BRIEF A> Return each line of the listing that contains the string "What", matching case exactly.

## Abstract

The subset sum problem (SSP) is a typical nondeterministic-polynomial-time (NP)–complete problem that is hard to solve efficiently in time with conventional computers. Photons have the unique features of high propagation speed, strong robustness, and low detectable energy level and therefore can be promising candidates to meet the challenge. Here, we present a scalable chip built-in photonic computer to efficiently solve the SSP. We map the problem into a three-dimensional waveguide network through a femtosecond laser direct writing technique. We show that the photons sufficiently dissipate into the networks and search for solutions in parallel. In the case of successive primes, our approach exhibits a dominant superiority in time consumption even compared with supercomputers. Our results confirm the ability of light to realize computations intractable for conventional computers, and suggest the SSP as a good benchmarking platform for the race between photonic and conventional computers on the way toward “photonic supremacy.”

## INTRODUCTION

NP-complete problems (*1*) are typically defined as the problems solvable in polynomial time on a nondeterministic Turing machine (NTM), which indicates that these problems are computationally hard on conventional electronic computers, a general type of deterministic Turing machines. The subset sum problem (SSP) with practical application in resource allocation (*2*) is a benchmark NP-complete problem (*3*), and its intractability has been harnessed in cryptosystems resistant to quantum attacks (*4*, *5*). Given a finite set *S* of *N* integers, the SSP asks whether there is a subset of *S* whose sum is equal to the target *T*. Apparently, the number of subset grows exponentially with the problem size *N*, which leads to an exponential time scaling and thus strongly limits the size of the problem that can be tackled in reality.

Despite the immense difficulty, some researchers attempt to solve NP-complete problems in polynomial time with polynomial resource. A memcomputing machine (*6*, *7*) as powerful as an NTM has been demonstrated, while the ambitious claim is not valid in a realistic environment with inevitable noise (*8*). Designs of an NTM, where the magical oracles (*1*, *9*, *10*) are realized by simultaneously exploring all computation paths, are proposed (*11*, *12*). In the cost of space or material, parallel exploration provides an alternative to decrease time consumption. As time is irreversible, not reusable and completely out of our charge, it is reasonable to trade physical resources for it. Besides the above NTM proposals, similar measurements have been taken, for instance, the increasingly powerful electronic supercomputers with an integration of an increasing number of processors (*13*) and molecule-based computation using large quantities of DNAs or motor molecules (*14*–*18*). Furthermore, optimized algorithms are applied to specific instances (*19*–*21*).

BRIEF B> From the photonic computing article, return the stretch from "NP-complete problems (*1*)" through "tackled in reality." word for word.

[Saved entries]
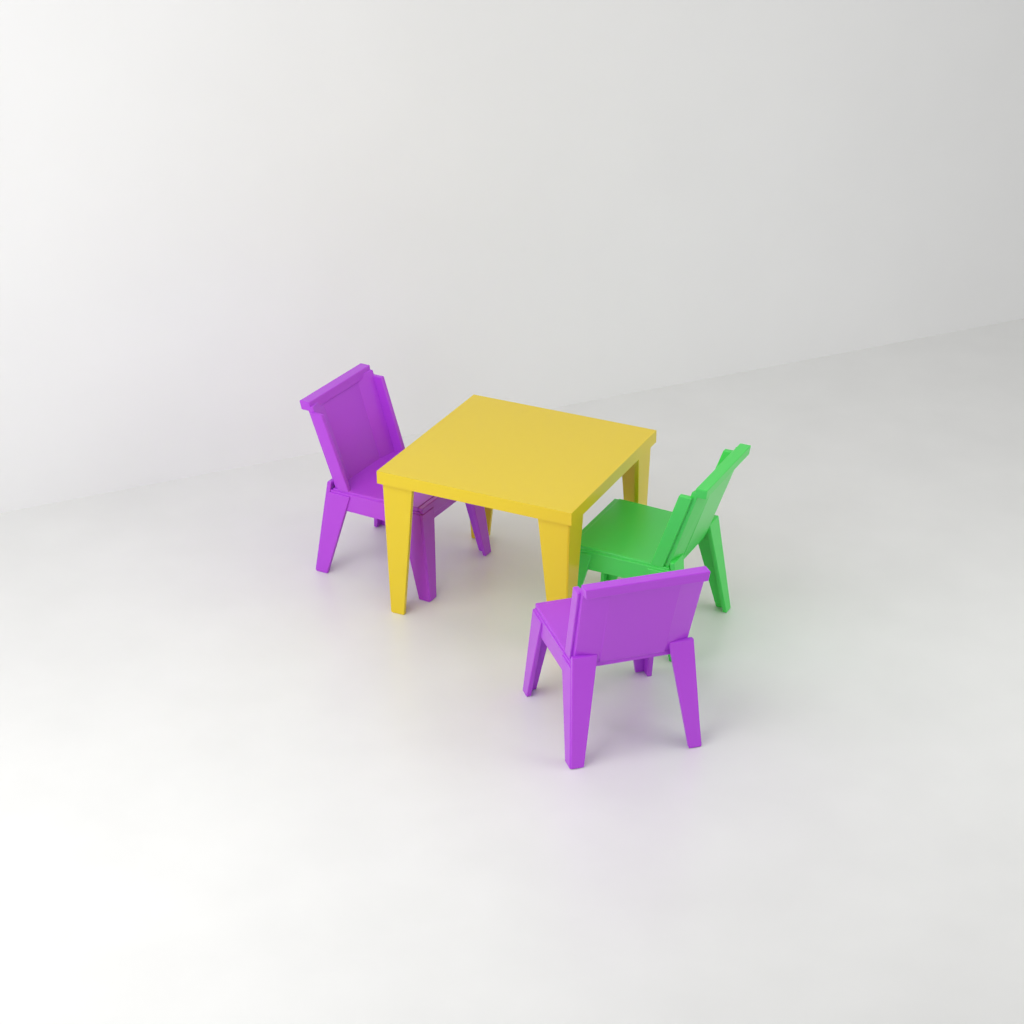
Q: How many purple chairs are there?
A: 2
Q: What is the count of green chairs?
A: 1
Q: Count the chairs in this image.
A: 3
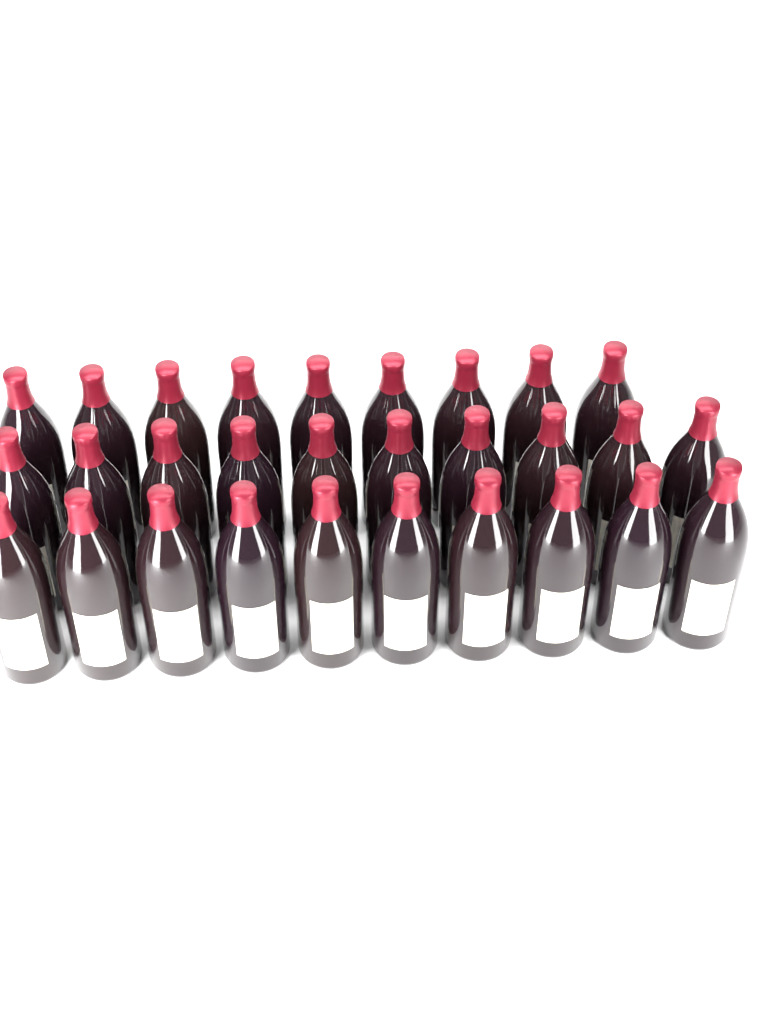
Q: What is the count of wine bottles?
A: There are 29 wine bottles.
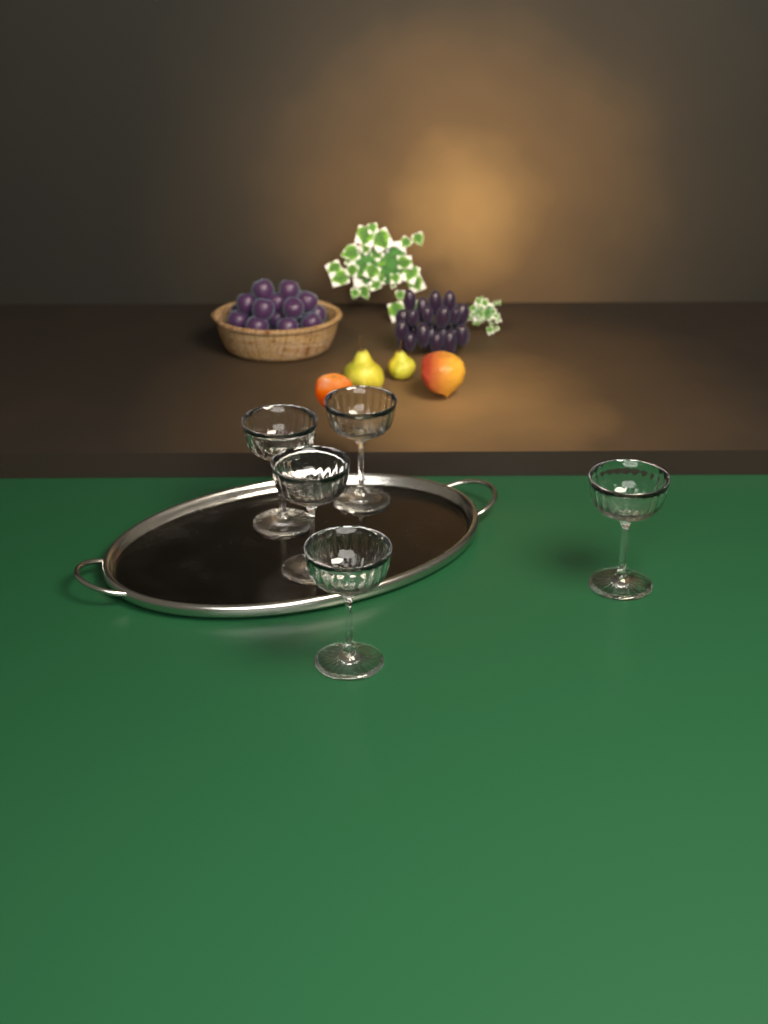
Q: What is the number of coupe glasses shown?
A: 5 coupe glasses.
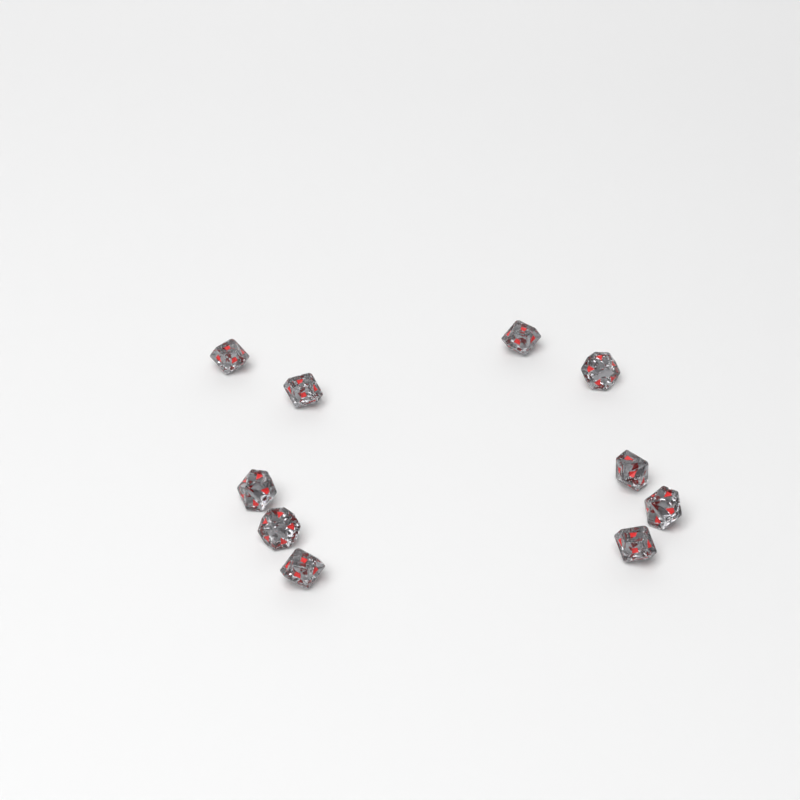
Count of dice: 10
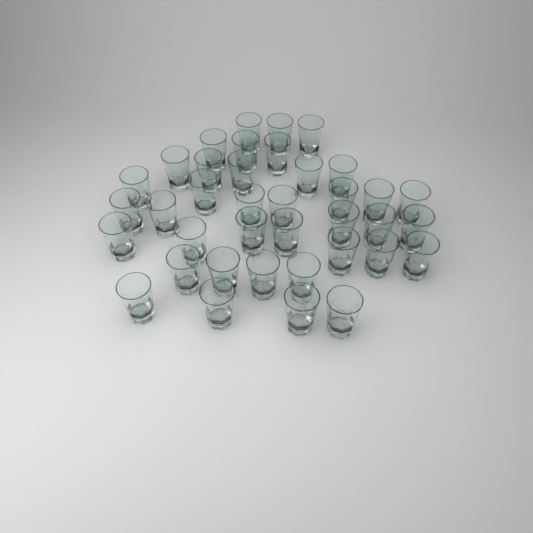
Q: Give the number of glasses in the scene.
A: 38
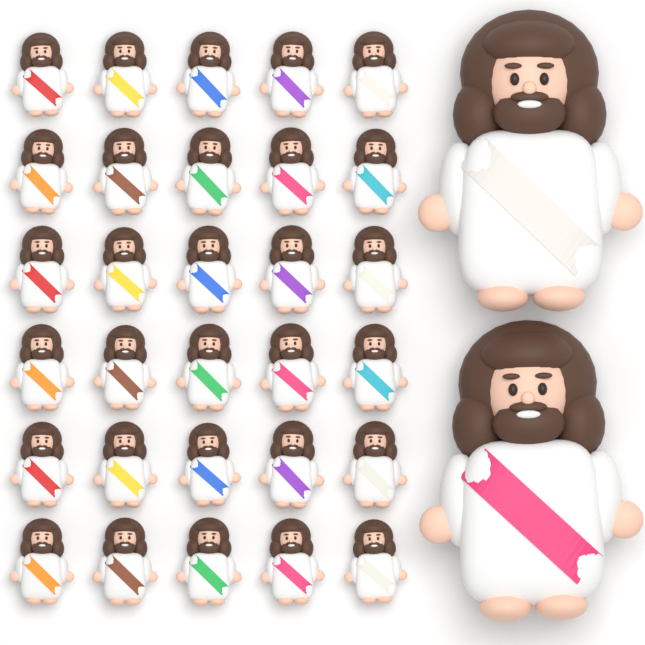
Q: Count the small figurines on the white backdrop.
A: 30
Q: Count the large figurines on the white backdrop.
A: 2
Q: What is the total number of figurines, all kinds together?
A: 32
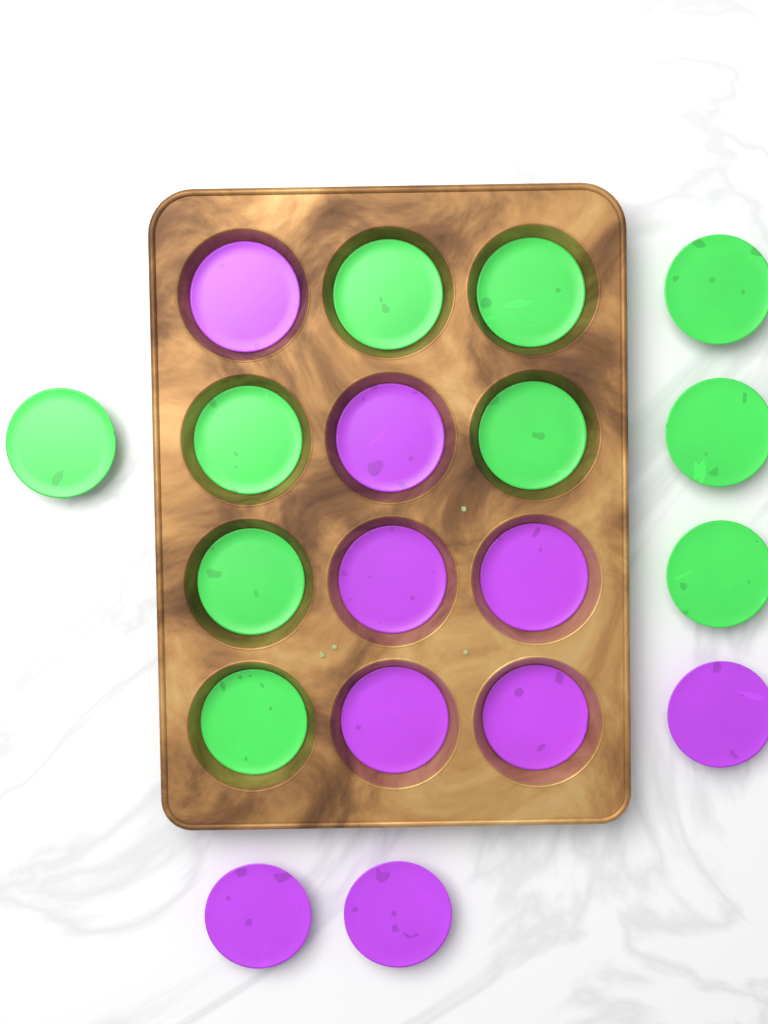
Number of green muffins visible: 10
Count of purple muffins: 9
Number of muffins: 19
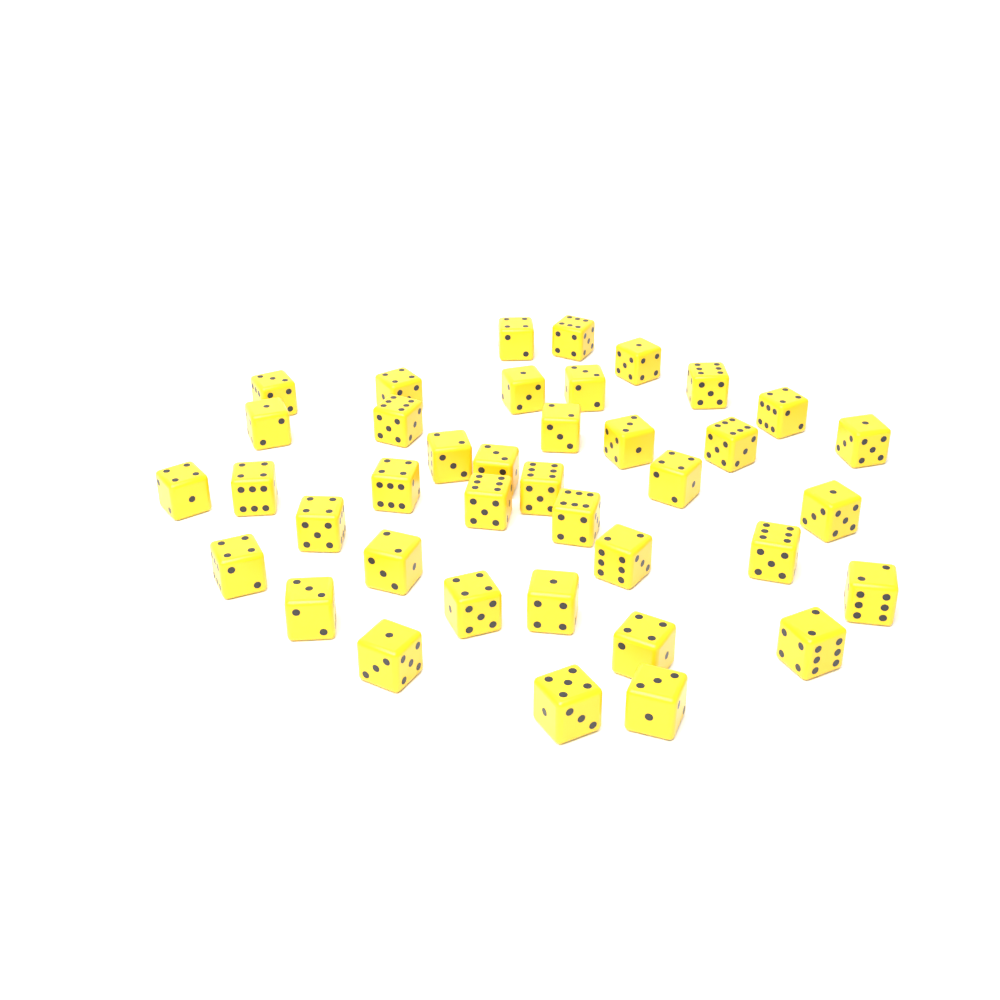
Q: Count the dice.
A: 39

EXERCISE SOLUTION A>
Q: What is the count of green chairs?
Q: What is the count of wine bottles?
Q: What is the number of coupe glasses shown?
Q: What is the total number of figurines, all kinds together?

EXERCISE SOLUTION B>
NP-complete problems (*1*) are typically defined as the problems solvable in polynomial time on a nondeterministic Turing machine (NTM), which indicates that these problems are computationally hard on conventional electronic computers, a general type of deterministic Turing machines. The subset sum problem (SSP) with practical application in resource allocation (*2*) is a benchmark NP-complete problem (*3*), and its intractability has been harnessed in cryptosystems resistant to quantum attacks (*4*, *5*). Given a finite set *S* of *N* integers, the SSP asks whether there is a subset of *S* whose sum is equal to the target *T*. Apparently, the number of subset grows exponentially with the problem size *N*, which leads to an exponential time scaling and thus strongly limits the size of the problem that can be tackled in reality.